§ **DIRECTIVE**
Copy everything from the line containing "What is the range" down to the end of the material below, word for word. Leave out the pictures.

** MATERIAL TO PROCESS follows **

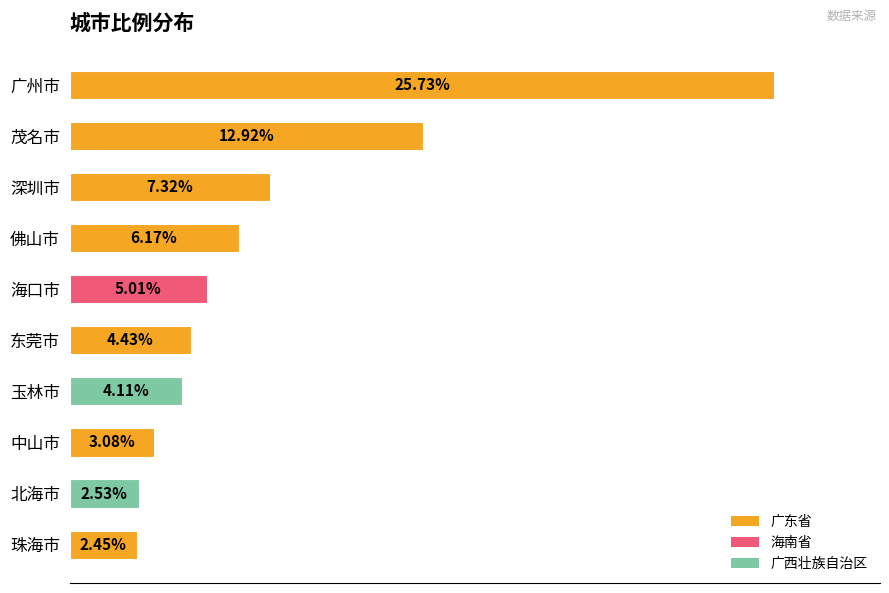

What is the label of the 7th bar from the top?

玉林市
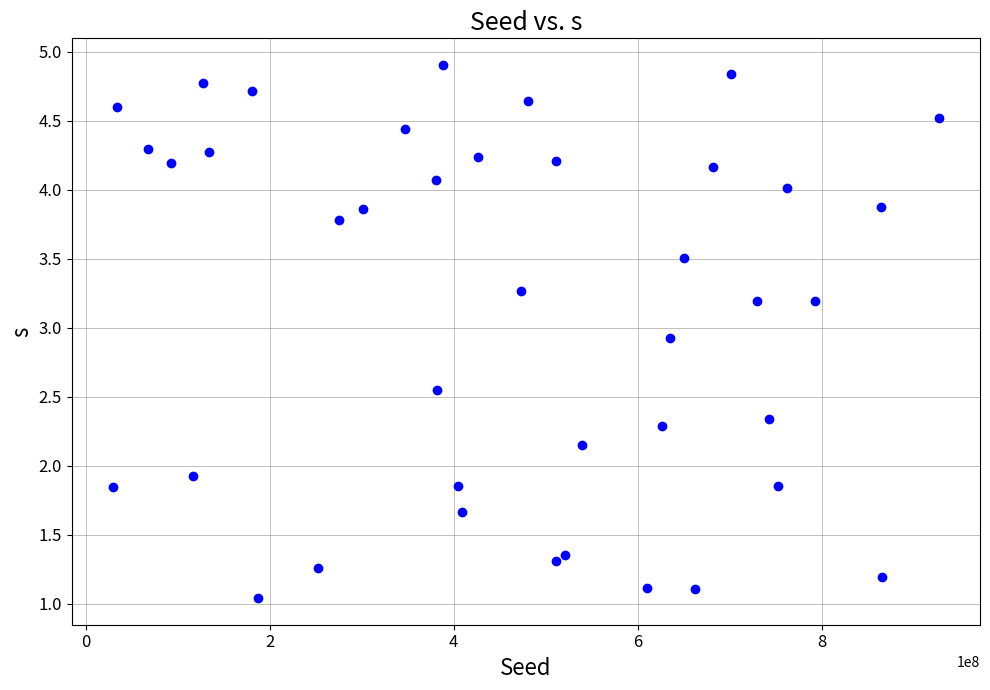

What is the range of X values (max minus min)?

896940243.0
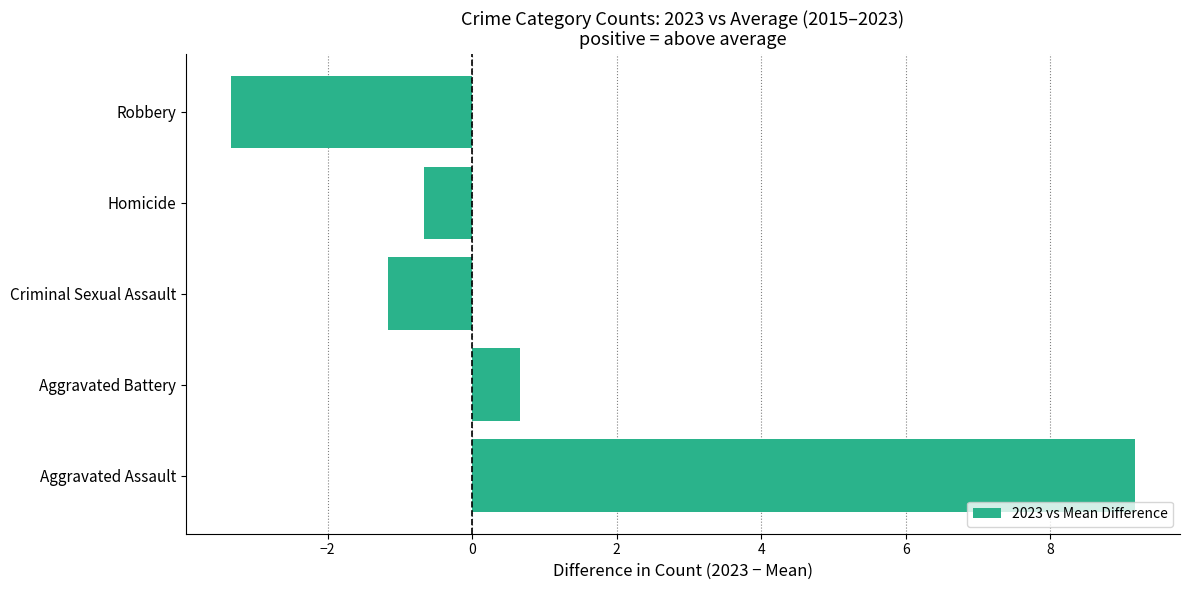

What is the difference between the second highest and second lowest values?

1.8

** End of MATERIAL TO PROCESS **

§ **RESULT OF THE TASK**
What is the range of X values (max minus min)?

896940243.0

What is the difference between the second highest and second lowest values?

1.8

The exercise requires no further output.